- Directed by: Jakob Rørvik
- Written by: Jakob Rørvik
- Produced by: Tamsin Lyons Yngve Sæther
- Starring: Viktoria Winge Luke Treadaway
- Cinematography: Sebastián Sarraute
- Edited by: Benjamin Binderup
- Distributed by: BreakThru Films Motlys
- Release date: 17 January 2010;
- Running time: 35 minutes
- Countries: United Kingdom Norway
- Language: English

= Scratch (2010 film) =

Scratch is a short film directed by Jakob Rørvik, and stars Viktoria Winge and Luke Treadaway.

==Plot==
Scratch follows Lena, an art student who is living in London. She searches for inspiration for her art project and finds it in Sol.
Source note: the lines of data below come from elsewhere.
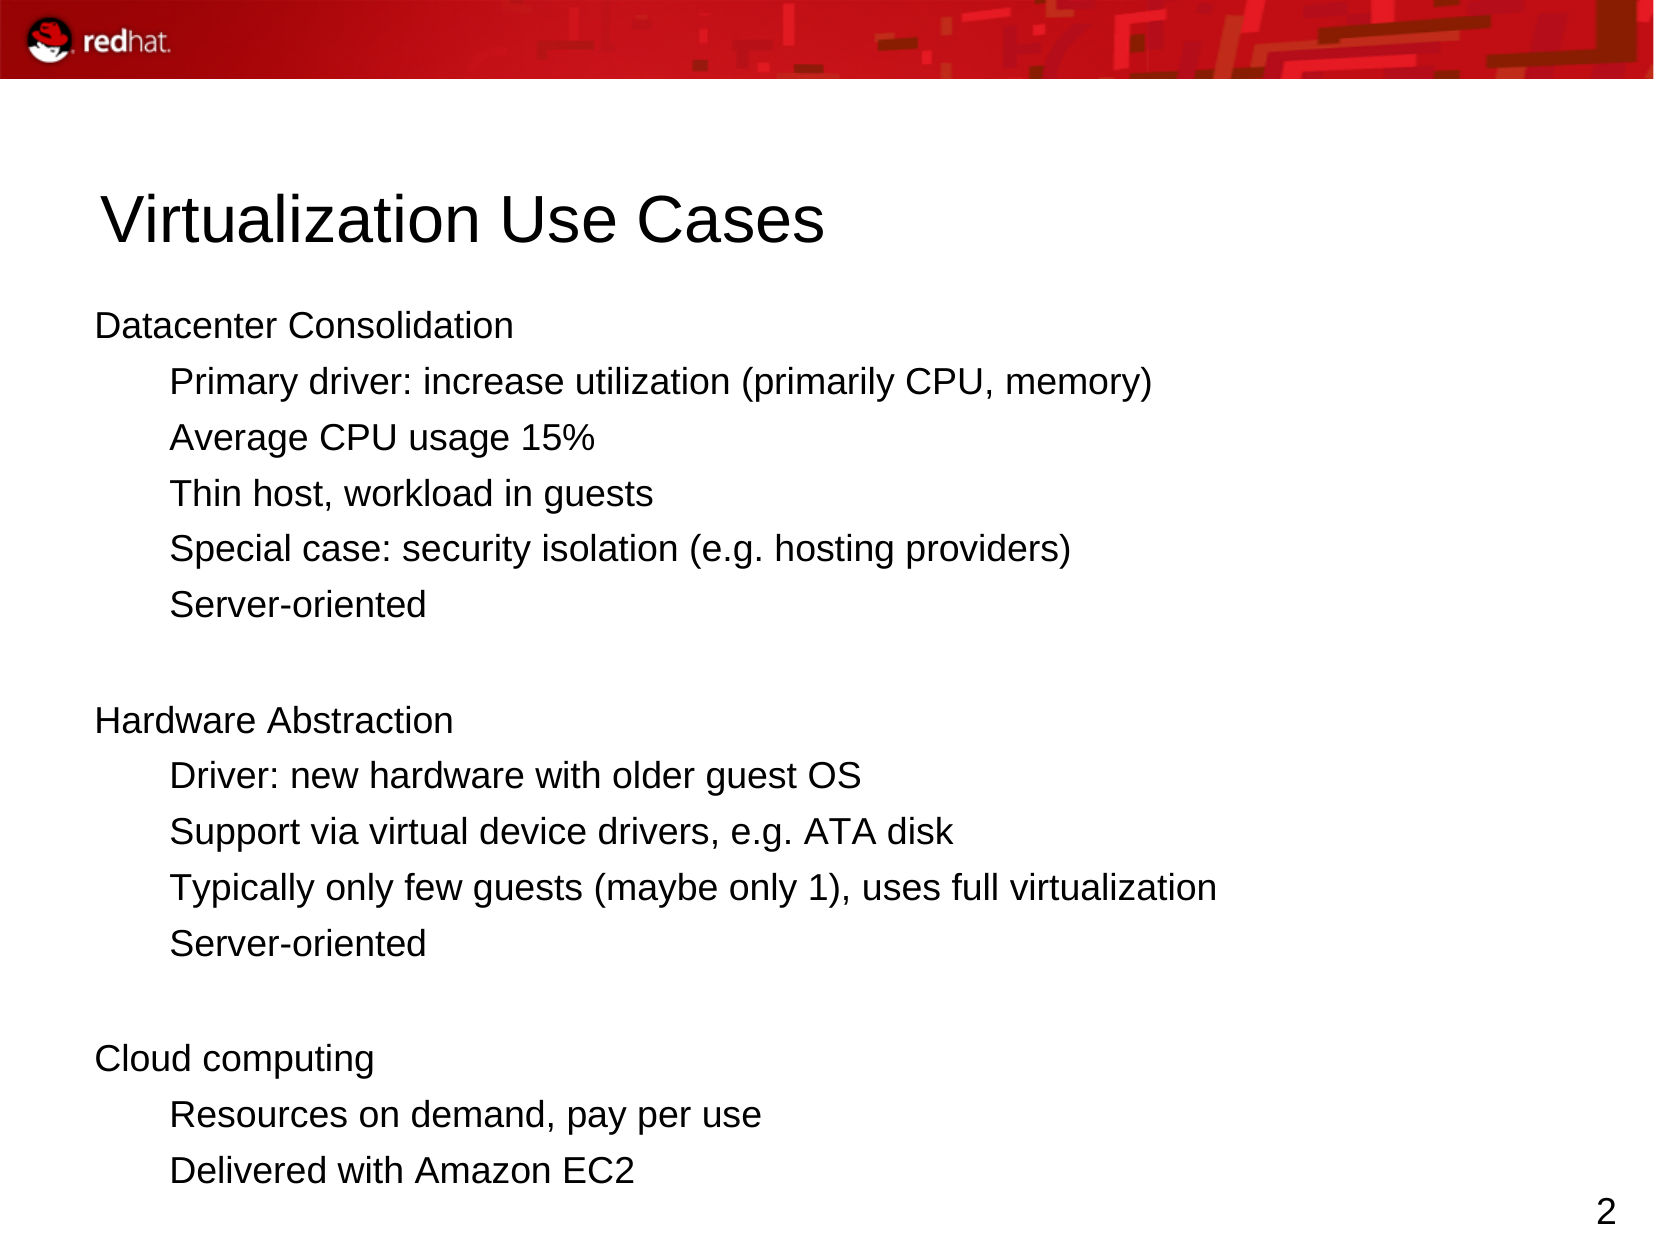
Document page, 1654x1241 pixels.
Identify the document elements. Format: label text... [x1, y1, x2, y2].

picture [0, 0, 1654, 79]
list Datacenter Consolidation Primary driver: increase utilization (primarily CPU, memory) Average CPU usage 15% Thin host, workload in guests Special case: security isolation (e.g. hosting providers) Server-oriented Hardware Abstraction Driver: new hardware with older guest OS Support via virtual device drivers, e.g. ATA disk Typically only few guests (maybe only 1), uses full virtualization Server-oriented Cloud computing Resources on demand, pay per use Delivered with Amazon EC2 [94, 304, 1500, 1192]
title Virtualization Use Cases [100, 164, 1506, 275]
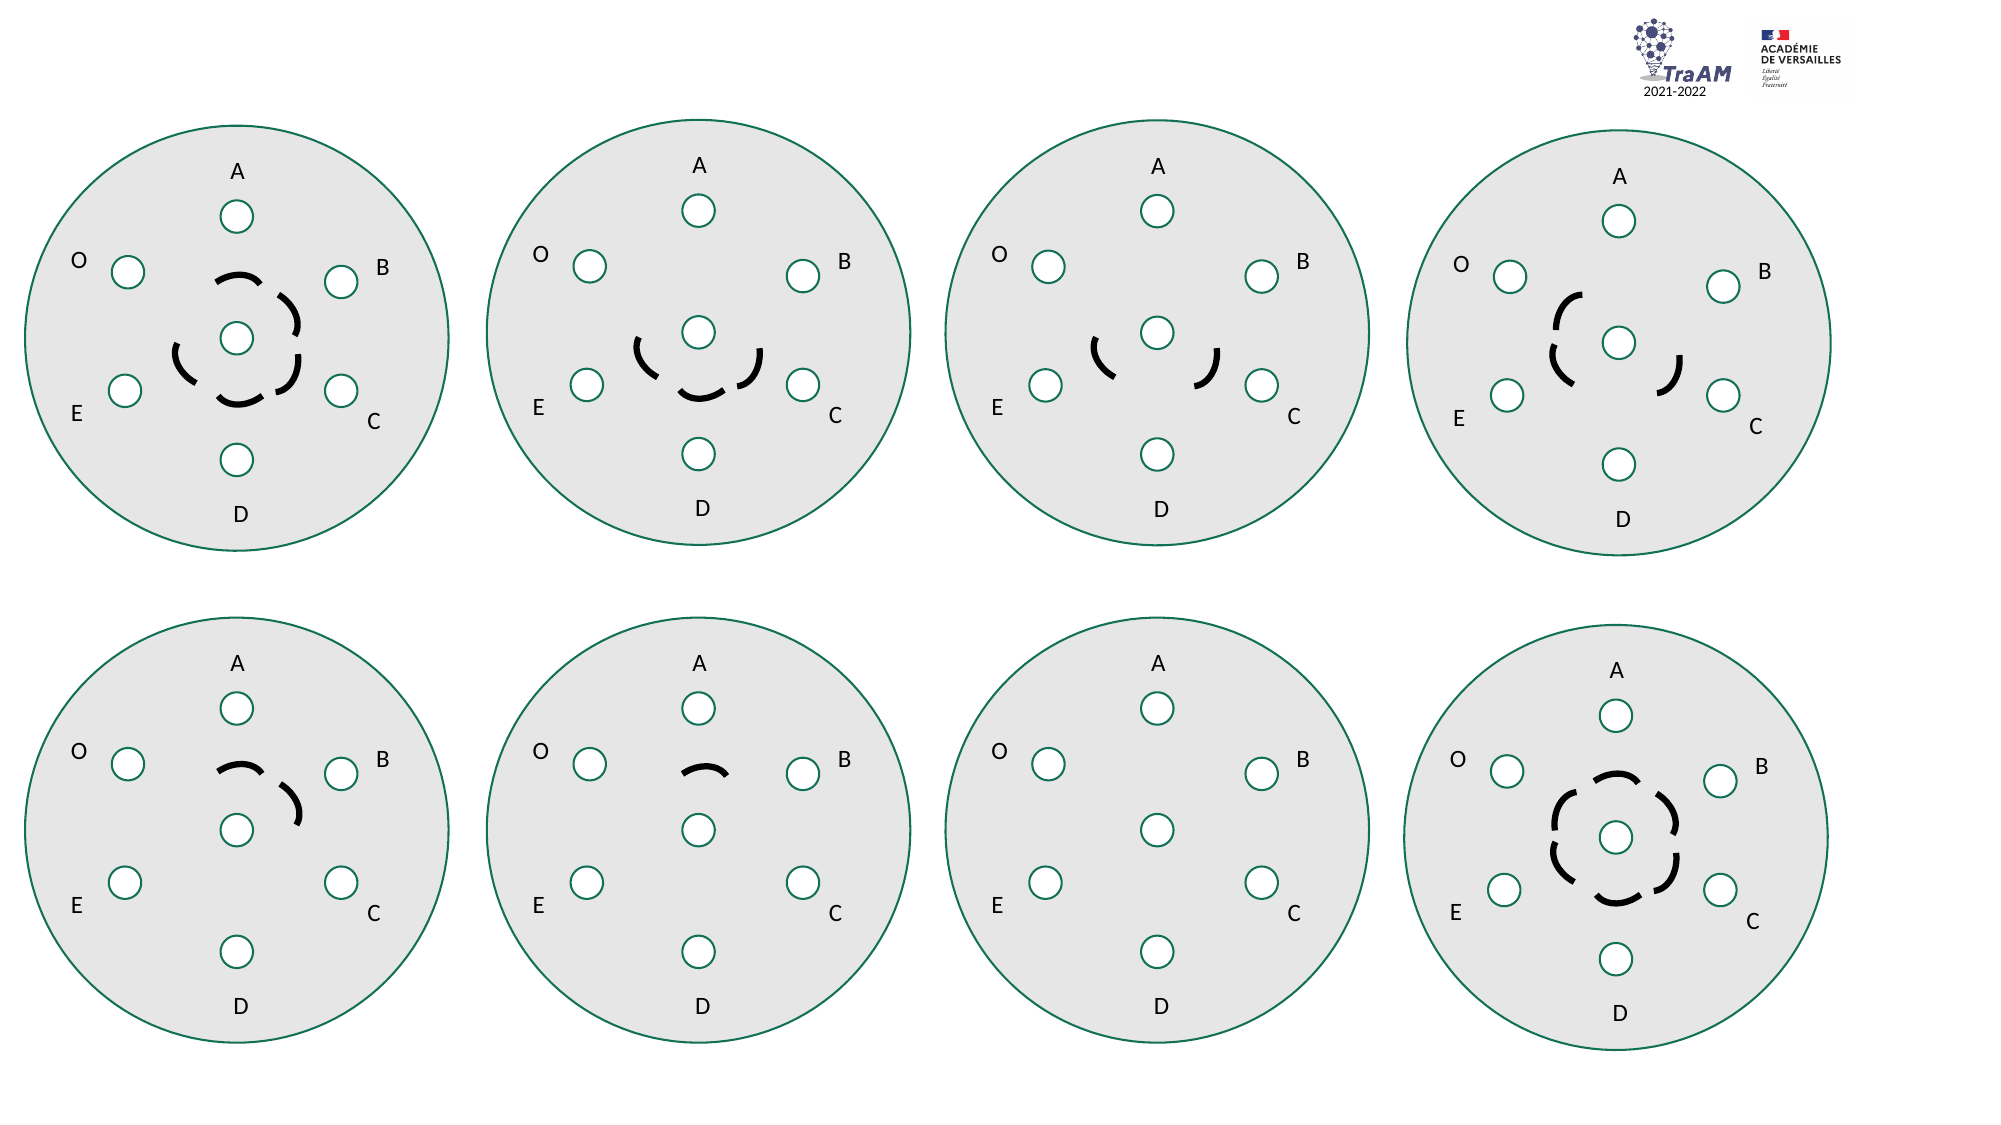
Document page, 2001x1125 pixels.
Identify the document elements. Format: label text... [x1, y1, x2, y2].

text_box E [517, 382, 561, 430]
text_box A [1135, 638, 1179, 686]
text_box O [517, 727, 561, 774]
text_box O [1438, 240, 1481, 287]
text_box B [1281, 237, 1325, 284]
text_box D [1597, 989, 1641, 1036]
text_box C [1734, 402, 1778, 449]
text_box D [218, 982, 262, 1029]
text_box [945, 617, 1370, 1043]
text_box O [55, 727, 99, 774]
text_box [25, 125, 449, 551]
text_box [1404, 624, 1828, 1051]
text_box [945, 120, 1370, 546]
text_box B [361, 734, 404, 781]
text_box B [1743, 247, 1786, 294]
text_box O [517, 229, 561, 277]
text_box D [218, 490, 262, 537]
text_box C [814, 391, 857, 438]
text_box B [1740, 741, 1783, 789]
text_box C [352, 397, 395, 444]
text_box B [361, 242, 404, 289]
text_box D [1138, 982, 1182, 1029]
text_box B [822, 734, 866, 781]
text_box O [55, 235, 99, 282]
text_box O [1435, 734, 1478, 782]
text_box C [814, 889, 857, 936]
text_box E [1435, 888, 1478, 935]
text_box A [215, 147, 259, 194]
text_box [25, 617, 449, 1043]
text_box C [1731, 896, 1775, 943]
text_box B [1281, 734, 1325, 781]
text_box C [1272, 392, 1316, 439]
text_box D [680, 982, 723, 1029]
text_box [486, 119, 911, 545]
text_box [486, 617, 911, 1043]
text_box O [976, 230, 1020, 277]
text_box A [677, 141, 720, 188]
text_box D [680, 484, 723, 531]
text_box [1407, 130, 1831, 556]
text_box A [1135, 141, 1179, 188]
text_box D [1600, 494, 1644, 542]
text_box E [976, 383, 1020, 430]
text_box E [517, 880, 561, 928]
text_box E [1438, 393, 1481, 440]
text_box A [1597, 151, 1641, 198]
text_box E [55, 388, 99, 436]
text_box A [215, 638, 259, 686]
text_box O [976, 727, 1020, 774]
text_box E [976, 880, 1020, 928]
text_box B [822, 236, 866, 284]
text_box A [677, 638, 720, 686]
text_box C [352, 889, 395, 936]
text_box D [1138, 484, 1182, 532]
text_box A [1594, 646, 1638, 693]
text_box E [55, 880, 99, 928]
text_box C [1272, 889, 1316, 936]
He is a scruffy young man who drifts around, engaging in seemingly detached relationships with a variety of people. Lena begins to follow Sol, gaining a voyeur's perspective on the young man's life, and taking pictures of him when he is unaware. Things take a wrong turn when Sol discovers her. He is fascinated by her odd behaviour, and so Sol is now the one following her. The two form a strange relationship, gradually exposing each other's dreams, fears and lies.

==Awards==
In March 2010, Scratch won the Best Short Fiction award at the Aubagne Film Festival.